Maj Gen Ghafoor also reminded the international community of its responsibility to come forward and see how the environment between India and Pakistan was not only a threat to the two countries but also the region beyond.
Asked about the possibility use of nuclear arsenal, he categorically stated: “I have always said, we must not talk about this. This is insane to talk about nuclear conflict. It is a capability and a weapon of political choice. It is neither our level nor a subject to be talked about.”
In a sign of the deepening crisis, Pakistan closed its airspace ‘until further notice’, though it was partially opened later on. At least six airports were shuttered in India, and a vast area north of New Delhi was closed to civilian flights.
The military spokesperson said it was shut down due to prevailing environment. He said Pakistan was not pushing the environment towards war.
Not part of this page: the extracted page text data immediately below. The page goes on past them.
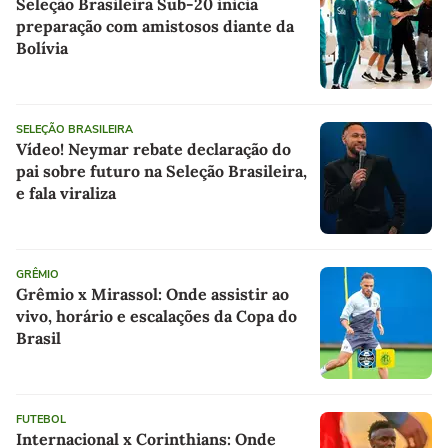
Seleção Brasileira Sub-20 inicia
preparação com amistosos diante da
Bolívia
SELEÇÃO BRASILEIRA
Vídeo! Neymar rebate declaração do
pai sobre futuro na Seleção Brasileira,
e fala viraliza
GRÊMIO
Grêmio x Mirassol: Onde assistir ao
vivo, horário e escalações da Copa do
Brasil
FUTEBOL
Internacional x Corinthians: Onde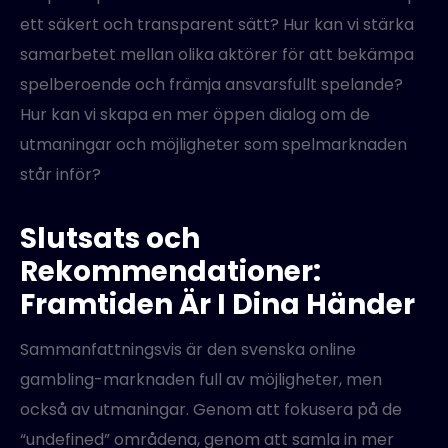
ett säkert och transparent sätt? Hur kan vi stärka
samarbetet mellan olika aktörer för att bekämpa
spelberoende och främja ansvarsfullt spelande?
Hur kan vi skapa en mer öppen dialog om de
utmaningar och möjligheter som spelmarknaden
står inför?
Slutsats och
Rekommendationer:
Framtiden Är I Dina Händer
Sammanfattningsvis är den svenska online
gambling-marknaden full av möjligheter, men
också av utmaningar. Genom att fokusera på de
“undefined” områdena, genom att samla in mer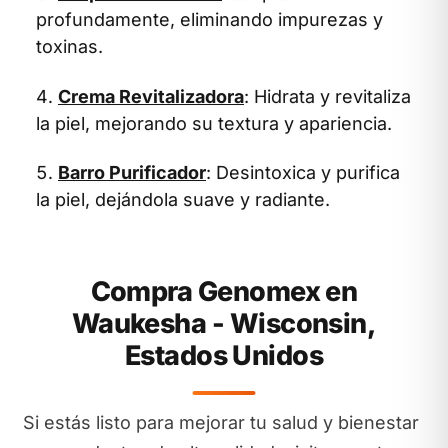
profundamente, eliminando impurezas y
toxinas.
Crema Revitalizadora
: Hidrata y revitaliza
la piel, mejorando su textura y apariencia.
Barro Purificador
: Desintoxica y purifica
la piel, dejándola suave y radiante.
Compra Genomex en
Waukesha - Wisconsin,
Estados Unidos
Si estás listo para mejorar tu salud y bienestar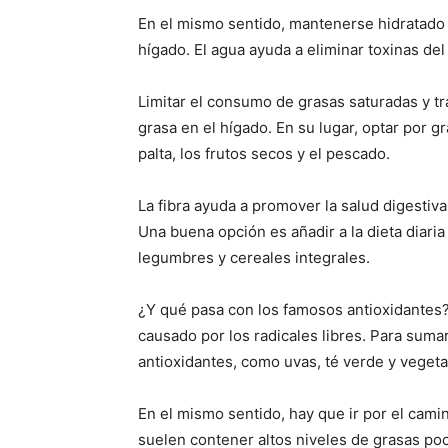
En el mismo sentido, mantenerse hidratado
hígado. El agua ayuda a eliminar toxinas del 
Limitar el consumo de grasas saturadas y tr
grasa en el hígado. En su lugar, optar por 
palta, los frutos secos y el pescado.
La fibra ayuda a promover la salud digestiva
Una buena opción es añadir a la dieta diaria
legumbres y cereales integrales.
¿Y qué pasa con los famosos antioxidantes?
causado por los radicales libres. Para suma
antioxidantes, como uvas, té verde y vegeta
En el mismo sentido, hay que ir por el cam
suelen contener altos niveles de grasas po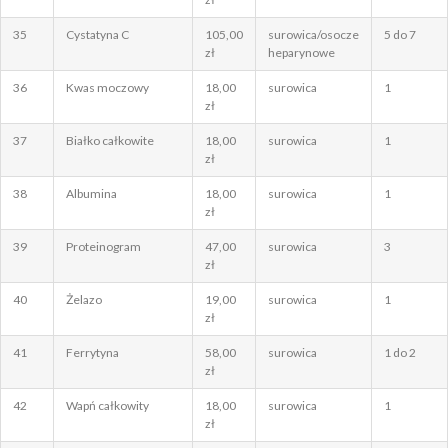
35
Cystatyna C
105,00
surowica/osocze
5 do 7
zł
heparynowe
36
Kwas moczowy
18,00
surowica
1
zł
37
Białko całkowite
18,00
surowica
1
zł
38
Albumina
18,00
surowica
1
zł
39
Proteinogram
47,00
surowica
3
zł
40
Żelazo
19,00
surowica
1
zł
41
Ferrytyna
58,00
surowica
1 do 2
zł
42
Wapń całkowity
18,00
surowica
1
zł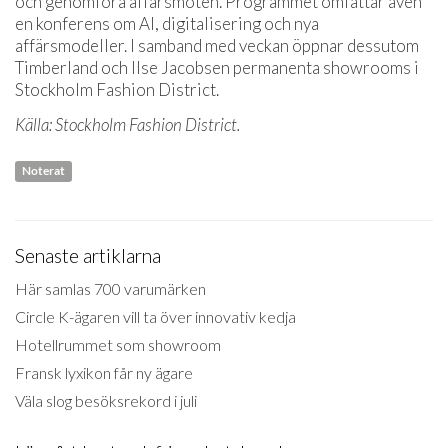
och genomföra affärsmöten. Programmet omfattar även
en konferens om AI, digitalisering och nya
affärsmodeller. I samband med veckan öppnar dessutom
Timberland och Ilse Jacobsen permanenta showrooms i
Stockholm Fashion District.
Källa: Stockholm Fashion District.
Noterat
Senaste artiklarna
Här samlas 700 varumärken
Circle K-ägaren vill ta över innovativ kedja
Hotellrummet som showroom
Fransk lyxikon får ny ägare
Väla slog besöksrekord i juli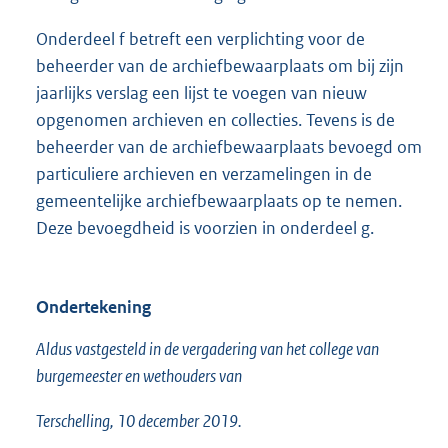
Onderdeel f betreft een verplichting voor de
beheerder van de archiefbewaarplaats om bij zijn
jaarlijks verslag een lijst te voegen van nieuw
opgenomen archieven en collecties. Tevens is de
beheerder van de archiefbewaarplaats bevoegd om
particuliere archieven en verzamelingen in de
gemeentelijke archiefbewaarplaats op te nemen.
Deze bevoegdheid is voorzien in onderdeel g.
Ondertekening
Aldus vastgesteld in de vergadering van het college van
burgemeester en wethouders van
Terschelling, 10 december 2019.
If that were the case, Pakistan could have easily engaged the target on which the PAF jets had locked first. But that would have resulted in human casualties and collateral damage.
The incidents are the latest in a dangerous sequence of events between the two countries, whose ties have been under intense strain since the February 14 suicide bombing in IOK that killed 44 troops.
The US, along with China, Britain and the European Union, have called for cooler heads to prevail.
“We encourage India and Pakistan to … avoid escalation at any cost,” US Secretary of State Mike Pompeo said.
China Wednesday again urged the two sides to “exercise restraint” and seek dialogue. Britain said it was “deeply concerned” and working with partners including the UN Security Council to defuse tensions.